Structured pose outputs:
◆ ◆ ◆ ◆ ◆

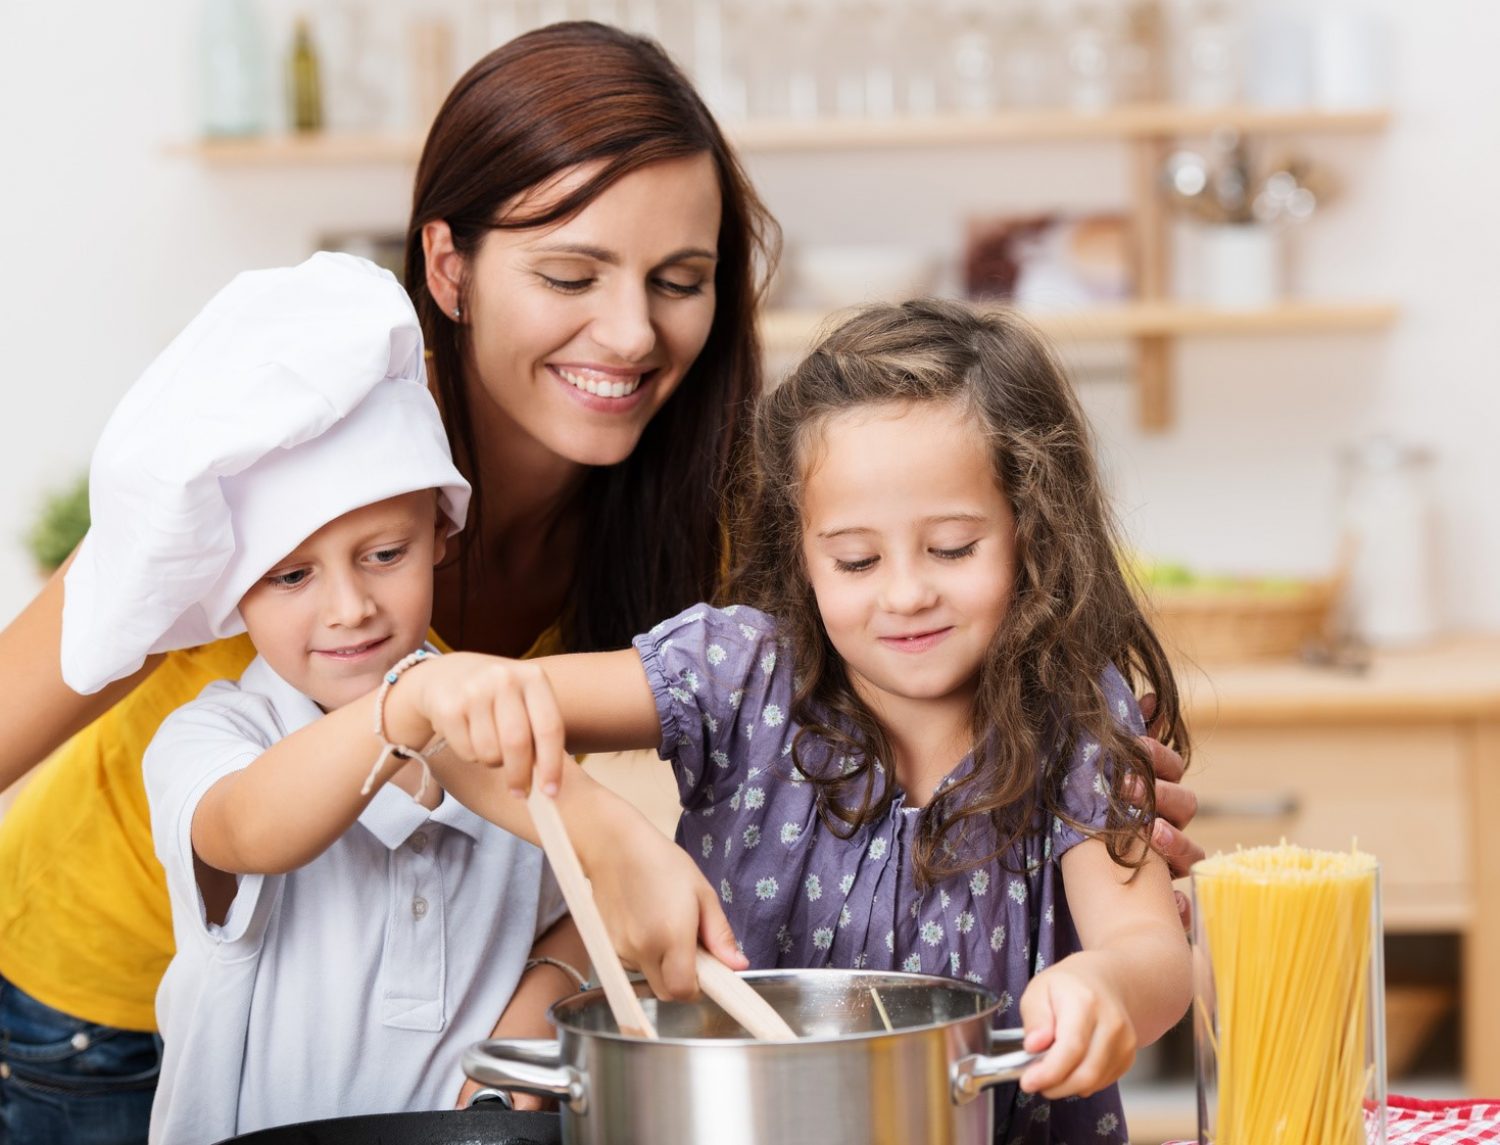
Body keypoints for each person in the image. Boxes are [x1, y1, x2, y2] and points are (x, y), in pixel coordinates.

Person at [0, 22, 1198, 1144]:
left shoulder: (722, 515)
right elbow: (432, 725)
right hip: (108, 1015)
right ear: (448, 263)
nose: (629, 333)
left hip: (428, 1056)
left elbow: (876, 713)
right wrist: (589, 821)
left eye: (678, 279)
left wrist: (1069, 781)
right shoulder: (299, 443)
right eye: (572, 275)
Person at [400, 299, 1195, 1143]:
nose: (904, 593)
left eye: (953, 547)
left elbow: (1152, 949)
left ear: (1033, 532)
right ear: (801, 547)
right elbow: (446, 712)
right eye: (855, 558)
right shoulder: (739, 672)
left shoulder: (1072, 712)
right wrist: (608, 837)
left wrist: (1106, 987)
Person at [60, 251, 683, 1141]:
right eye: (291, 575)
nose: (348, 607)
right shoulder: (213, 736)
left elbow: (578, 913)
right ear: (234, 586)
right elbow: (251, 830)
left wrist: (526, 1029)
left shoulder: (496, 715)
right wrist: (410, 702)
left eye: (384, 554)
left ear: (440, 532)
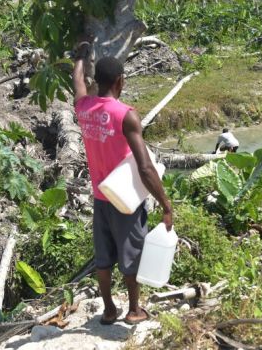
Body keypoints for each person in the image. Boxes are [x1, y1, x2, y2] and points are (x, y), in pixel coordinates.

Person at [72, 43, 173, 326]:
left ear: (97, 82)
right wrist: (166, 204)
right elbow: (144, 167)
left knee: (103, 258)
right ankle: (133, 310)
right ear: (120, 81)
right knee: (131, 254)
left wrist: (79, 57)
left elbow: (78, 83)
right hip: (126, 198)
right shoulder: (125, 114)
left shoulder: (84, 107)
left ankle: (108, 311)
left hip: (101, 197)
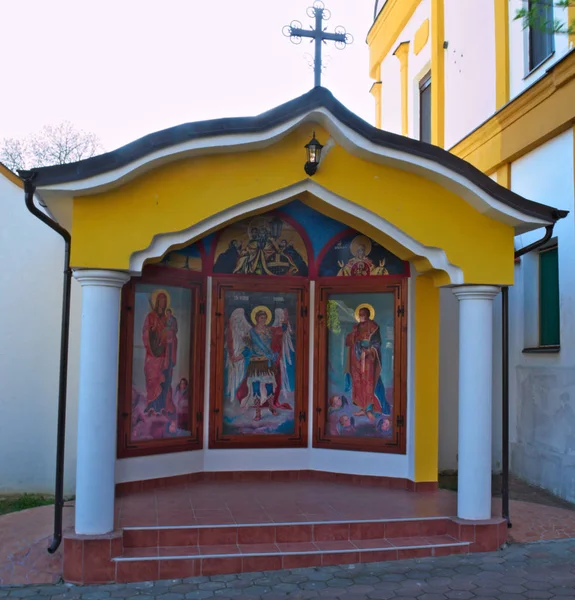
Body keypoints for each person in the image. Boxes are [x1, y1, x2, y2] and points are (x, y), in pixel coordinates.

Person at [228, 307, 292, 421]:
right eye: (261, 317)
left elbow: (282, 329)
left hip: (267, 363)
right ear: (256, 318)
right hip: (255, 364)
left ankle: (272, 407)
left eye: (265, 318)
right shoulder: (250, 333)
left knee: (269, 387)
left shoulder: (270, 330)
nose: (264, 320)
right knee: (256, 388)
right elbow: (247, 349)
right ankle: (258, 413)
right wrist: (237, 358)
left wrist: (285, 319)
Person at [345, 307, 390, 421]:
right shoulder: (357, 327)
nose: (361, 317)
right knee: (359, 383)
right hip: (357, 359)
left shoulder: (374, 327)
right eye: (359, 315)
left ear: (368, 314)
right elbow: (349, 342)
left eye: (363, 315)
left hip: (369, 359)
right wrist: (353, 335)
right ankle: (362, 408)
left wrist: (368, 351)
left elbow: (377, 344)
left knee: (368, 383)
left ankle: (370, 409)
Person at [142, 292, 177, 414]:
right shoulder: (151, 316)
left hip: (164, 355)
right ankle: (151, 405)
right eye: (160, 300)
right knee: (153, 379)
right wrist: (152, 330)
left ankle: (162, 406)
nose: (162, 303)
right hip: (153, 355)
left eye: (164, 301)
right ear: (157, 302)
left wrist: (168, 335)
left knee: (163, 380)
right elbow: (146, 333)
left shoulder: (167, 319)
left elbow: (172, 333)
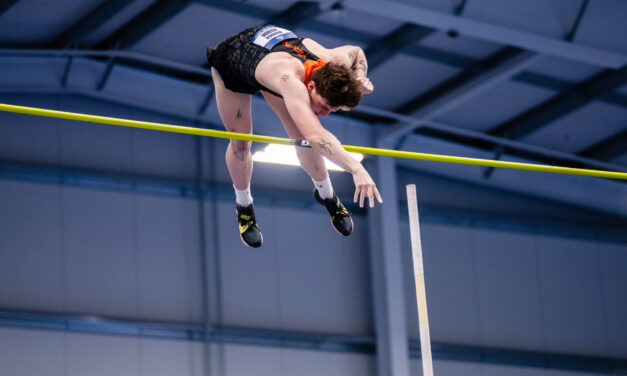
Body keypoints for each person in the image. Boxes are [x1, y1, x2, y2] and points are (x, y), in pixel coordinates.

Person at [206, 25, 382, 248]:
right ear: (310, 86)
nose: (325, 114)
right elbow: (317, 135)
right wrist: (356, 168)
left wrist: (359, 75)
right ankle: (244, 206)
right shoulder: (290, 81)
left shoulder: (333, 61)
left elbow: (356, 52)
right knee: (241, 143)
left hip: (272, 52)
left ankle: (326, 195)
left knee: (302, 137)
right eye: (325, 106)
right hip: (234, 61)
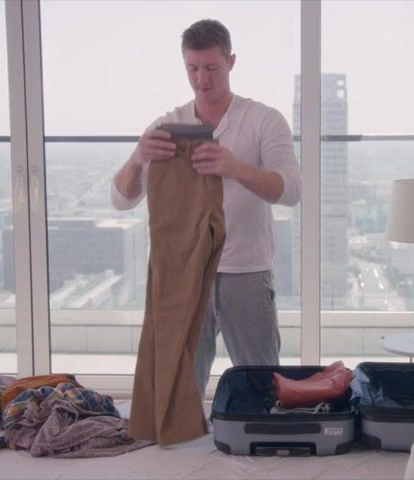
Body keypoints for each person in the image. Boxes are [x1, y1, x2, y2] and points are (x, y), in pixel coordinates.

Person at [111, 19, 301, 398]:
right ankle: (186, 438)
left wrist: (234, 167)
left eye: (211, 67)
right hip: (185, 274)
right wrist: (137, 158)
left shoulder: (263, 120)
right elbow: (122, 199)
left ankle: (256, 433)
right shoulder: (168, 125)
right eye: (193, 68)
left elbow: (291, 191)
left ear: (231, 62)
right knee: (181, 389)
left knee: (260, 385)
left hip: (245, 270)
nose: (201, 79)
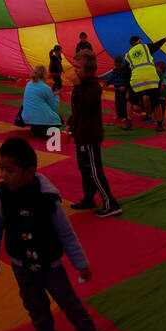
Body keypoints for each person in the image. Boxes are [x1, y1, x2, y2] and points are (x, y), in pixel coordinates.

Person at [0, 136, 105, 331]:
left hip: (51, 266)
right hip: (22, 266)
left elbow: (66, 234)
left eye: (10, 171)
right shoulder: (1, 197)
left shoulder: (48, 200)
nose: (3, 175)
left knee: (70, 304)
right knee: (35, 306)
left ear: (29, 172)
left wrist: (81, 264)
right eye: (1, 169)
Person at [65, 52, 121, 217]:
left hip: (90, 136)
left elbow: (84, 107)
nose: (75, 72)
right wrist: (70, 123)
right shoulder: (83, 85)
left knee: (94, 171)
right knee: (84, 169)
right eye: (75, 67)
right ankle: (89, 198)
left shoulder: (93, 87)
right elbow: (76, 111)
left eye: (78, 68)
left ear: (89, 71)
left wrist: (76, 87)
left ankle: (111, 203)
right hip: (81, 134)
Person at [124, 34, 166, 132]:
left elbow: (127, 73)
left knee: (130, 101)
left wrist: (128, 86)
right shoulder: (145, 47)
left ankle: (129, 123)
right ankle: (159, 125)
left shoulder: (127, 55)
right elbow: (156, 46)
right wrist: (164, 39)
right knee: (156, 102)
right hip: (151, 78)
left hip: (137, 79)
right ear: (139, 41)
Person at [21, 65, 63, 139]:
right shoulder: (46, 88)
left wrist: (52, 94)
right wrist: (57, 96)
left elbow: (39, 97)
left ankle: (35, 129)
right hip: (39, 117)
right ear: (44, 75)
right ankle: (42, 130)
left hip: (26, 117)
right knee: (59, 119)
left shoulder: (29, 84)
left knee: (37, 109)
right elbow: (53, 107)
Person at [101, 55, 131, 130]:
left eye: (119, 66)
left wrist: (124, 86)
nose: (118, 67)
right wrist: (106, 84)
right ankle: (119, 114)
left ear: (122, 64)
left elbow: (128, 80)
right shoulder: (114, 71)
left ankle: (125, 116)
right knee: (117, 102)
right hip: (117, 89)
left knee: (123, 102)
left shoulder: (125, 71)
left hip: (123, 90)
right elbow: (111, 78)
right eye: (117, 66)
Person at [155, 58, 166, 128]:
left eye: (157, 67)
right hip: (158, 95)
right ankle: (155, 118)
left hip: (162, 95)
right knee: (156, 106)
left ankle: (163, 119)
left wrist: (158, 92)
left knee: (162, 108)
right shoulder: (157, 76)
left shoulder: (164, 77)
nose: (155, 68)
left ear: (161, 68)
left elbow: (163, 86)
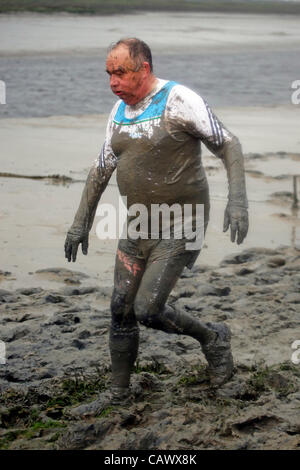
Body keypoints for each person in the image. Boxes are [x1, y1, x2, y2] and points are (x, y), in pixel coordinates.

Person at [64, 38, 249, 416]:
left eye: (121, 72)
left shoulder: (179, 100)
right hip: (137, 225)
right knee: (120, 308)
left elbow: (228, 144)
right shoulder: (119, 109)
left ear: (144, 68)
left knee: (148, 308)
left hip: (183, 223)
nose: (113, 81)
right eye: (109, 74)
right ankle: (118, 395)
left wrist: (238, 201)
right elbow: (101, 167)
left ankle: (212, 337)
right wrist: (80, 222)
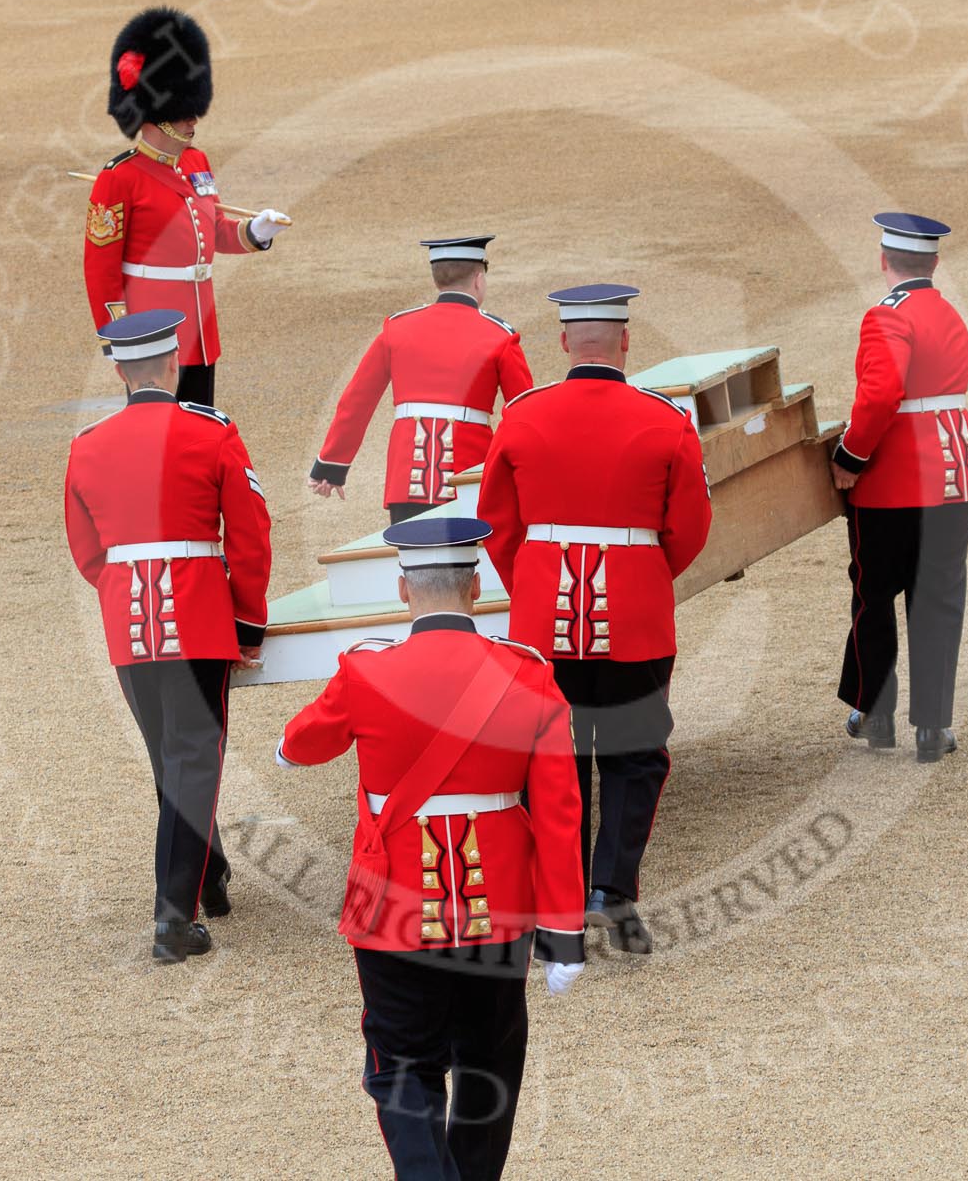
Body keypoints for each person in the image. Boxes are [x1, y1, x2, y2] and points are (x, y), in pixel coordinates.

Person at [277, 517, 585, 1181]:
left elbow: (305, 740)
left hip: (393, 907)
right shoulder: (526, 673)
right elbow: (560, 811)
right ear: (476, 588)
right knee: (489, 1065)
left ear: (403, 588)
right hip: (498, 903)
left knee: (401, 1069)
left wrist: (285, 750)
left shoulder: (365, 671)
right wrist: (564, 930)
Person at [477, 285, 712, 954]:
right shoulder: (663, 419)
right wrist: (643, 576)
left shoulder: (523, 415)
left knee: (555, 764)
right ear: (625, 341)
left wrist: (530, 586)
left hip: (544, 617)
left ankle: (561, 917)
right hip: (635, 614)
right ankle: (612, 890)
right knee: (635, 758)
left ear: (563, 343)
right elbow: (690, 526)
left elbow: (496, 523)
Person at [63, 310, 272, 962]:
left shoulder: (88, 445)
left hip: (129, 622)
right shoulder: (210, 432)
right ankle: (172, 919)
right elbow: (249, 532)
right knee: (190, 760)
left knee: (170, 759)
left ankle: (206, 878)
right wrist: (247, 618)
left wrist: (122, 591)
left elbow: (87, 551)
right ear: (174, 364)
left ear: (121, 371)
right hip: (200, 618)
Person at [832, 214, 968, 762]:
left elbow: (880, 395)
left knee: (874, 596)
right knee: (939, 600)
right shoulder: (949, 313)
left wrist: (851, 455)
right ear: (934, 262)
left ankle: (875, 715)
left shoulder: (886, 316)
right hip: (954, 471)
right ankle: (933, 726)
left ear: (884, 260)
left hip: (895, 477)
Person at [82, 6, 292, 406]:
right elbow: (101, 268)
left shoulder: (196, 162)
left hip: (200, 321)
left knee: (201, 427)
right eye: (182, 115)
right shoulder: (119, 178)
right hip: (153, 326)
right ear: (155, 116)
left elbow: (211, 232)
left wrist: (256, 232)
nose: (192, 120)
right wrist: (121, 337)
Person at [307, 235, 535, 524]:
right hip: (471, 473)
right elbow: (524, 414)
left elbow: (357, 401)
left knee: (413, 564)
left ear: (437, 279)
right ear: (478, 279)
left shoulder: (397, 328)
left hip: (407, 478)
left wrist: (332, 465)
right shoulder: (500, 335)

◆ ◆ ◆ ◆ ◆

An exact copy is needed of the entries above, starting at the line that holds "nose: (348, 607)" and stopping at the line that holds "left ankle: (272, 407)", both kept; pictures stay out.

EXERCISE SOLUTION:
nose: (348, 607)
right shoulder: (213, 736)
left elbow: (578, 913)
right ear: (234, 586)
right elbow: (251, 830)
left wrist: (526, 1029)
left shoulder: (496, 715)
right wrist: (410, 702)
left eye: (384, 554)
left ear: (440, 532)
Body keypoints for each person in the image. Boxes are [x1, y1, x2, y2] and points are (x, y), in pixel coordinates.

Person at [72, 43, 173, 326]:
left ear: (97, 82)
right wrist: (166, 204)
right elbow: (144, 167)
left knee: (103, 258)
right ankle: (133, 310)
right ear: (120, 81)
right knee: (131, 254)
left wrist: (79, 57)
left elbow: (78, 83)
right hip: (126, 198)
right shoulder: (125, 114)
left shoulder: (84, 107)
left ankle: (108, 311)
left hip: (101, 197)
Body keypoints for each person in the image. Boxes are [x1, y1, x2, y2] and points are (x, y), in pixel coordinates.

Person at [228, 307, 292, 421]:
right eye: (261, 317)
left elbow: (282, 329)
left hip: (267, 363)
right ear: (256, 318)
right hip: (255, 364)
left ankle: (272, 407)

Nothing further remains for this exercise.